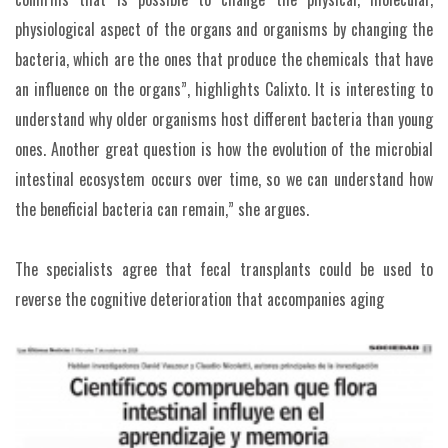
physiological aspect of the organs and organisms by changing the
bacteria, which are the ones that produce the chemicals that have
an influence on the organs”, highlights Calixto. It is interesting to
understand why older organisms host different bacteria than young
ones. Another great question is how the evolution of the microbial
intestinal ecosystem occurs over time, so we can understand how
the beneficial bacteria can remain,” she argues.
The specialists agree that fecal transplants could be used to
reverse the cognitive deterioration that accompanies aging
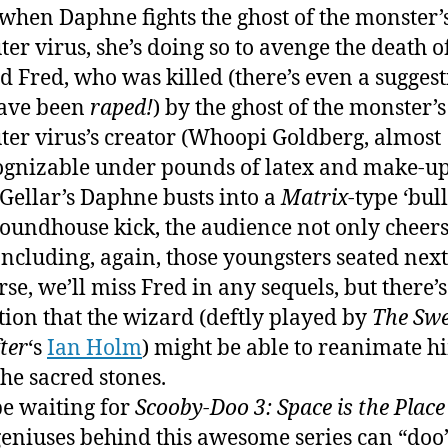
 when Daphne fights the ghost of the monster’
er virus, she’s doing so to avenge the death o
d Fred, who was killed (there’s even a sugges
ave been
raped!
) by the ghost of the monster’s
er virus’s creator (Whoopi Goldberg, almost
gnizable under pounds of latex and make-up
ellar’s Daphne busts into a
Matrix
-type ‘bull
roundhouse kick, the audience not only cheers
 Including, again, those youngsters seated next 
rse, we’ll miss Fred in any sequels, but there’s
tion that the wizard (deftly played by
The Swe
ter
‘s
Ian Holm
) might be able to reanimate h
the sacred stones.
be waiting for
Scooby-Doo 3: Space is the Place
 geniuses behind this awesome series can “doo”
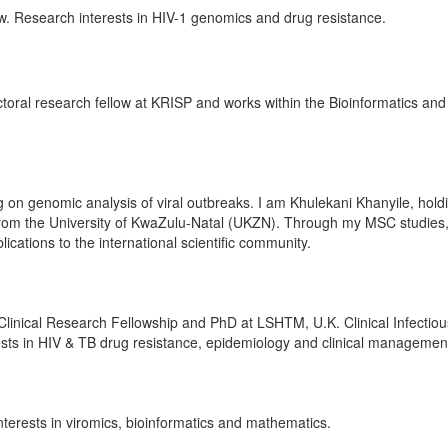
ow. Research interests in HIV-1 genomics and drug resistance.
ctoral research fellow at KRISP and works within the Bioinformatics and
on genomic analysis of viral outbreaks. I am Khulekani Khanyile, hold
from the University of KwaZulu-Natal (UKZN). Through my MSC studies,
blications to the international scientific community.
linical Research Fellowship and PhD at LSHTM, U.K. Clinical Infectiou
rests in HIV & TB drug resistance, epidemiology and clinical managemen
erests in viromics, bioinformatics and mathematics.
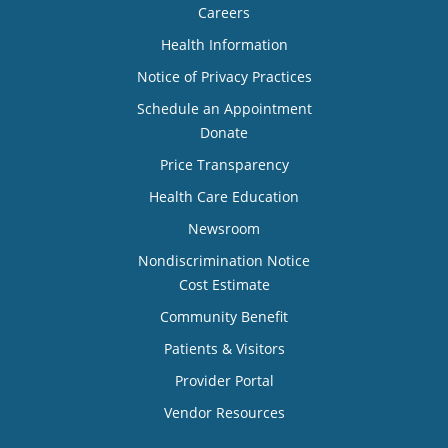
Careers
Health Information
Notice of Privacy Practices
Schedule an Appointment
Donate
Price Transparency
Health Care Education
Newsroom
Nondiscrimination Notice
Cost Estimate
Community Benefit
Patients & Visitors
Provider Portal
Vendor Resources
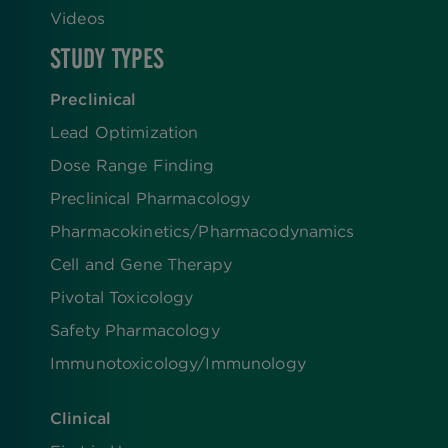
Videos
STUDY TYPES
Preclinical
Lead Optimization
Dose Range Finding​
Preclinical Pharmacology
Pharmacokinetics/​Pharmacodynamics
Cell and Gene Therapy
Pivotal Toxicology
Safety Pharmacology
Immunotoxicology/Immunology
Clinical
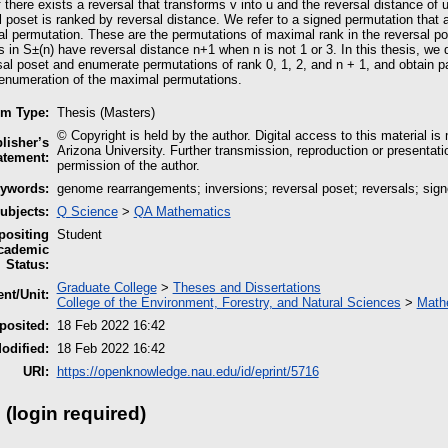
if there exists a reversal that transforms v into u and the reversal distance of 
 poset is ranked by reversal distance. We refer to a signed permutation that 
 permutation. These are the permutations of maximal rank in the reversal pos
 in S±(n) have reversal distance n+1 when n is not 1 or 3. In this thesis, we d
sal poset and enumerate permutations of rank 0, 1, 2, and n + 1, and obtain par
n enumeration of the maximal permutations.
em Type:
Thesis (Masters)
© Copyright is held by the author. Digital access to this material is
lisher’s
Arizona University. Further transmission, reproduction or presentati
atement:
permission of the author.
ywords:
genome rearrangements; inversions; reversal poset; reversals; sig
ubjects:
Q Science
>
QA Mathematics
ositing
Student
cademic
Status:
Graduate College
>
Theses and Dissertations
nt/Unit:
College of the Environment, Forestry, and Natural Sciences
>
Mathe
posited:
18 Feb 2022 16:42
odified:
18 Feb 2022 16:42
URI:
https://openknowledge.nau.edu/id/eprint/5716
 (login required)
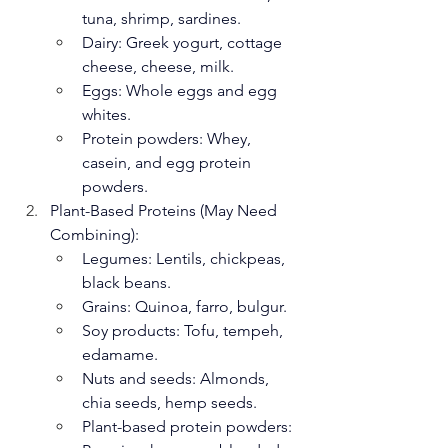
tuna, shrimp, sardines.
Dairy: Greek yogurt, cottage 
cheese, cheese, milk.
Eggs: Whole eggs and egg 
whites.
Protein powders: Whey, 
casein, and egg protein 
powders.
Plant-Based Proteins (May Need 
Combining):
Legumes: Lentils, chickpeas, 
black beans.
Grains: Quinoa, farro, bulgur.
Soy products: Tofu, tempeh, 
edamame.
Nuts and seeds: Almonds, 
chia seeds, hemp seeds.
Plant-based protein powders: 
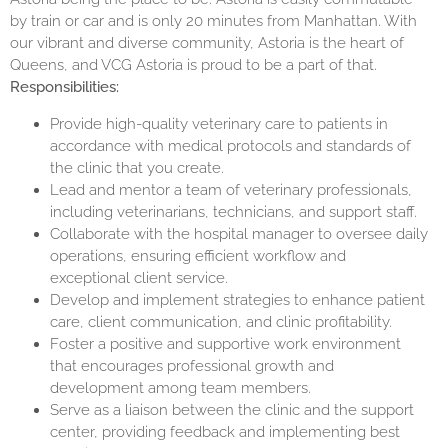
by train or car and is only 20 minutes from Manhattan. With
our vibrant and diverse community, Astoria is the heart of
Queens, and VCG Astoria is proud to be a part of that.
Responsibilities:
Provide high-quality veterinary care to patients in
accordance with medical protocols and standards of
the clinic that you create.
Lead and mentor a team of veterinary professionals,
including veterinarians, technicians, and support staff.
Collaborate with the hospital manager to oversee daily
operations, ensuring efficient workflow and
exceptional client service.
Develop and implement strategies to enhance patient
care, client communication, and clinic profitability.
Foster a positive and supportive work environment
that encourages professional growth and
development among team members.
Serve as a liaison between the clinic and the support
center, providing feedback and implementing best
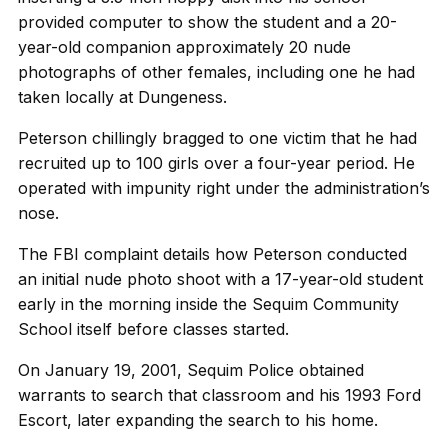
provided computer to show the student and a 20-
year-old companion approximately 20 nude
photographs of other females, including one he had
taken locally at Dungeness.
Peterson chillingly bragged to one victim that he had
recruited up to 100 girls over a four-year period. He
operated with impunity right under the administration’s
nose.
The FBI complaint details how Peterson conducted
an initial nude photo shoot with a 17-year-old student
early in the morning inside the Sequim Community
School itself before classes started.
On January 19, 2001, Sequim Police obtained
warrants to search that classroom and his 1993 Ford
Escort, later expanding the search to his home.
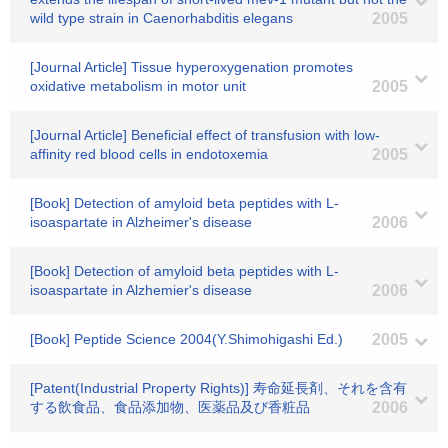
wild type strain in Caenorhabditis elegans
2005
[Journal Article] Tissue hyperoxygenation promotes
oxidative metabolism in motor unit
2005
[Journal Article] Beneficial effect of transfusion with low-
affinity red blood cells in endotoxemia
2005
[Book] Detection of amyloid beta peptides with L-
isoaspartate in Alzheimer's disease
2006
[Book] Detection of amyloid beta peptides with L-
isoaspartate in Alzhemier's disease
2006
[Book] Peptide Science 2004(Y.Shimohigashi Ed.)
2005
[Patent(Industrial Property Rights)] 寿命延長剤、それを含有
する飲食品、食品添加物、医薬品及び香粧品
2006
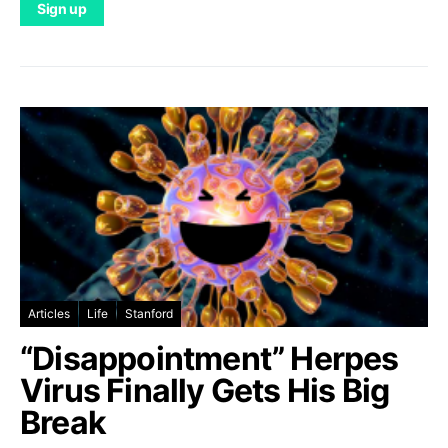
Articles
Life
Stanford
“Disappointment” Herpes
Virus Finally Gets His Big
Break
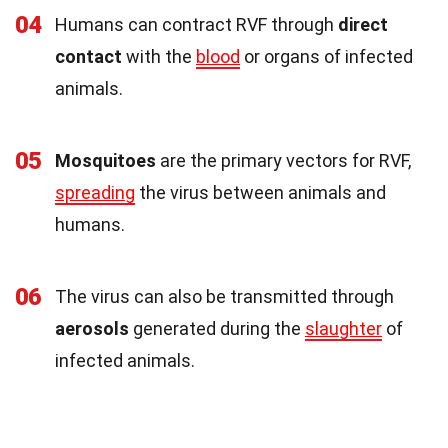
04
Humans can contract RVF through
direct
contact
with the
blood
or organs of infected
animals.
05
Mosquitoes
are the primary vectors for RVF,
spreading
the virus between animals and
humans.
06
The virus can also be transmitted through
aerosols
generated during the
slaughter
of
infected animals.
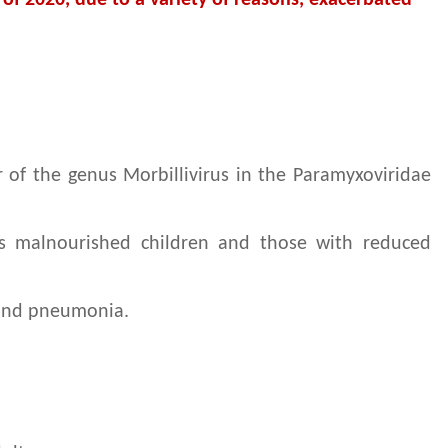
 of 2020, due to a variety of reasons, exacerbated
r of the genus Morbillivirus in the Paramyxoviridae
cks malnourished children and those with reduced
n and pneumonia.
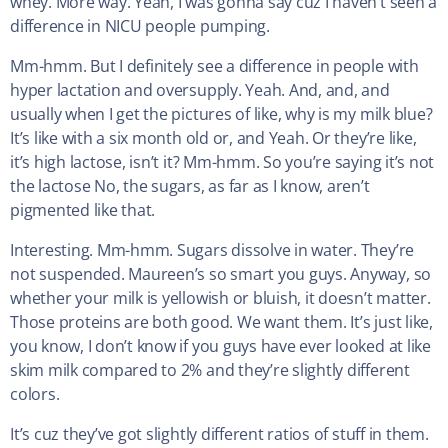
whey. More way. Yeah, I was gonna say cuz I haven’t seen a
difference in NICU people pumping.
Mm-hmm. But I definitely see a difference in people with
hyper lactation and oversupply. Yeah. And, and, and
usually when I get the pictures of like, why is my milk blue?
It’s like with a six month old or, and Yeah. Or they’re like,
it’s high lactose, isn’t it? Mm-hmm. So you’re saying it’s not
the lactose No, the sugars, as far as I know, aren’t
pigmented like that.
Interesting. Mm-hmm. Sugars dissolve in water. They’re
not suspended. Maureen’s so smart you guys. Anyway, so
whether your milk is yellowish or bluish, it doesn’t matter.
Those proteins are both good. We want them. It’s just like,
you know, I don’t know if you guys have ever looked at like
skim milk compared to 2% and they’re slightly different
colors.
It’s cuz they’ve got slightly different ratios of stuff in them.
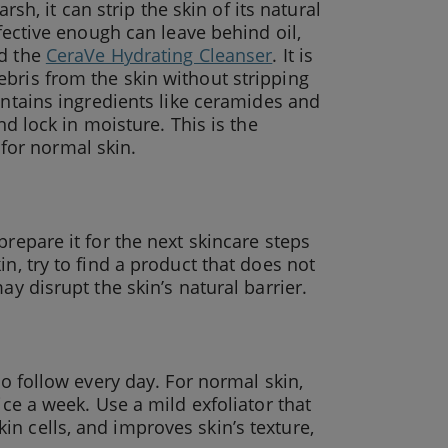
rsh, it can strip the skin of its natural
ffective enough can leave behind oil,
nd the
CeraVe Hydrating Cleanser
. It is
bris from the skin without stripping
ntains ingredients like ceramides and
nd lock in moisture. This is the
e for normal skin.
prepare it for the next skincare steps
n, try to find a product that does not
ay disrupt the skin’s natural barrier.
to follow every day. For normal skin,
ice a week. Use a mild exfoliator that
n cells, and improves skin’s texture,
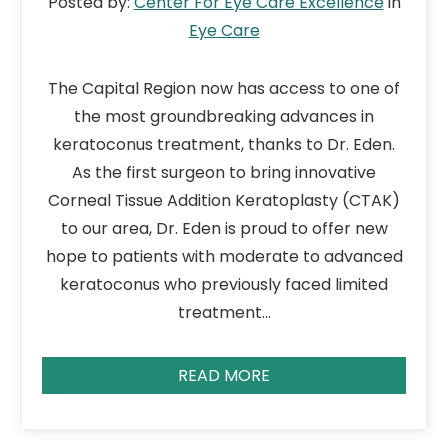
Posted by:
Center For Eye Care Excellence
in
Eye Care
The Capital Region now has access to one of
the most groundbreaking advances in
keratoconus treatment, thanks to Dr. Eden.
As the first surgeon to bring innovative
Corneal Tissue Addition Keratoplasty (CTAK)
to our area, Dr. Eden is proud to offer new
hope to patients with moderate to advanced
keratoconus who previously faced limited
treatment…
READ MORE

::::

INSTRUCTIONS FOR THE TASK » Your answer must be a copy of every line in the data above that holds the string "into".

RESULT BELOW »
ellar’s Daphne busts into a
if there exists a reversal that transforms v into u and the reversal distance of 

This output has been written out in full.